_ACTION ITEM_
An exact reproduction of the entries is needed. Keep all pictures out of it.

_DATA PROVIDED_
=-=-=-=-=
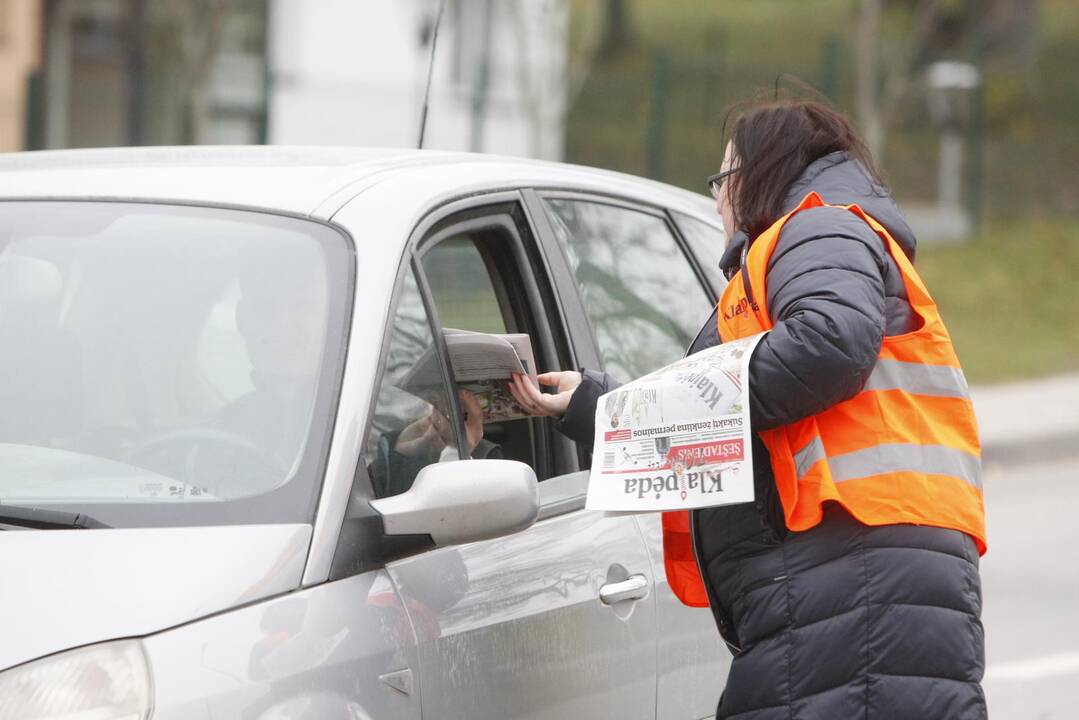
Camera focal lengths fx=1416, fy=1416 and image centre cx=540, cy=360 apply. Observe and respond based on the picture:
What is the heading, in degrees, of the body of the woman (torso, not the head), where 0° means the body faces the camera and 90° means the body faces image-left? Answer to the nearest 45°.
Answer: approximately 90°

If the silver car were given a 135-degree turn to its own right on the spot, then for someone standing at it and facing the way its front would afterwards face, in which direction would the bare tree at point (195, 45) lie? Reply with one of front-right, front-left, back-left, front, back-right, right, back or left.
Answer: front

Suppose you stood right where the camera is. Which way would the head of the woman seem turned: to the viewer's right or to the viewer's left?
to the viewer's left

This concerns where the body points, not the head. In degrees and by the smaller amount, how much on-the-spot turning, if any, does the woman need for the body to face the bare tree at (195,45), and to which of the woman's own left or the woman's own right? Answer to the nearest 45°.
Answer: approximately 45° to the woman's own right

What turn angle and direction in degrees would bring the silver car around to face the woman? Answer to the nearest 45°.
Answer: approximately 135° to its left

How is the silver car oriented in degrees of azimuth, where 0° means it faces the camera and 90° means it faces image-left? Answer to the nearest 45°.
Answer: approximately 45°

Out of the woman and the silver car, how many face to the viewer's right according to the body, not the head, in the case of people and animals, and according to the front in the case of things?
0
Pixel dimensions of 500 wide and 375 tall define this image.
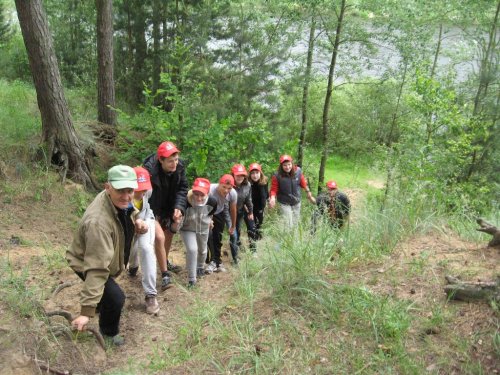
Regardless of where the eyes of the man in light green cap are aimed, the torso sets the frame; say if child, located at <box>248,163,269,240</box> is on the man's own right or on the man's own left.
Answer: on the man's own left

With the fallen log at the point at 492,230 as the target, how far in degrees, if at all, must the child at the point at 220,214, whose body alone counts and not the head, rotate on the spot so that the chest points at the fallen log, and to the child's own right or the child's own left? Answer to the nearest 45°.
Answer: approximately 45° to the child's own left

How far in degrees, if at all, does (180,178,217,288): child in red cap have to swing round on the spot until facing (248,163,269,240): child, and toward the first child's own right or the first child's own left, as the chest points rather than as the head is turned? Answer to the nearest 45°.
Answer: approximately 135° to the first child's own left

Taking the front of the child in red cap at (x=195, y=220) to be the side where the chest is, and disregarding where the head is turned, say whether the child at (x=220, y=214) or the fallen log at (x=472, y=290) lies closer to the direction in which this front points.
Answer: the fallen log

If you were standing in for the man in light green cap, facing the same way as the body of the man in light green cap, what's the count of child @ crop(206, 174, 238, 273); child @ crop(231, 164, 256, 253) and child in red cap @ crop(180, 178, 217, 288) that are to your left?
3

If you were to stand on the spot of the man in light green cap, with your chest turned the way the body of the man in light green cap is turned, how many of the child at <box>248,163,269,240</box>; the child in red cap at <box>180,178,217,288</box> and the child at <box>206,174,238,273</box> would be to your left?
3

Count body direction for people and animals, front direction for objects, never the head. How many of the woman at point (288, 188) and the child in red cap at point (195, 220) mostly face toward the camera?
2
=-=-=-=-=
_OUTPUT OF THE TASK_
Camera focal lengths fx=1416, fy=1416 and image centre cx=540, cy=360 apply. Observe and respond based on the picture:
What is the heading, in degrees, of the body of the woman (torso, not the head), where 0° means the body faces the camera and 90° means the body faces image-left? Answer to the nearest 45°.
Answer: approximately 90°

If the silver car were given a 135-degree turn to its own right on the spot, then for someone standing at it and facing the way its front would afterwards face, in which direction would the bare tree at point (195, 45) lie? Reply with one of front-right, front-left, back-left, front, back-right, right, back or left.
Answer: front

Suppose you stood right where the camera is. Which way would the head of the woman seem turned: to the viewer's right or to the viewer's left?
to the viewer's left

This concerns where the body points, not the head. In degrees and by the smaller amount, how much on-the-spot turning, if any, does the woman need for the body to face the bare tree at (195,45), and to which of the woman's own left or the woman's own right? Answer to the nearest 45°.
Answer: approximately 45° to the woman's own right

What turn angle and direction in degrees would bring the silver car around to face the woman? Answer to the nearest 45°.
Answer: approximately 135° to its left

How is the silver car oriented in degrees of azimuth, where 0° means it faces the camera and 90° means it faces image-left? Answer to the nearest 45°.
Answer: approximately 45°

Out of the woman and the silver car, how many face to the viewer's right according to the body, not the head, in the case of people and animals, and according to the front in the case of things?
0
Pixel dimensions of 500 wide and 375 tall define this image.
Regardless of where the eyes of the man in light green cap are aimed, the torso sets the frame; say if child, located at <box>248,163,269,240</box> is on the man's own right or on the man's own left.
Answer: on the man's own left

With the fallen log at the point at 492,230 as the target, how far in degrees, if at all, must the child at the point at 220,214, whose body alone counts and not the head, rotate on the spot so that the chest points at the fallen log, and to the child's own right or the child's own left? Answer to the nearest 45°.
Answer: approximately 45° to the child's own left

How far in degrees, if at all, does (180,178,217,288): child in red cap have to swing round on the spot until facing (248,163,269,240): child, and toward the first child's own right or the first child's own left, as the chest points rather than as the head is turned? Answer to the nearest 45°.
Answer: approximately 135° to the first child's own left

Taking the front of the child in red cap at (x=195, y=220) to be the side where the chest is, and disregarding where the head is turned, say whether the child at (x=220, y=214) or the fallen log at (x=472, y=290) lies closer to the direction in which this front points.
Answer: the fallen log

If you were standing in for the man in light green cap, facing the same way as the body of the man in light green cap, what's the count of child @ crop(206, 174, 238, 273); child @ crop(231, 164, 256, 253) and child in red cap @ crop(180, 178, 217, 288) that are to your left?
3

If you were to stand on the spot of the man in light green cap, with your chest turned the way the body of the man in light green cap is turned, how many of the child at <box>248,163,269,240</box>; the child in red cap at <box>180,178,217,288</box> and the child at <box>206,174,238,273</box> would be to your left?
3

Count body direction for people and animals, front direction for objects, never the head. How many of the woman at point (288, 188) and the child in red cap at point (195, 220) mostly face toward the camera?
2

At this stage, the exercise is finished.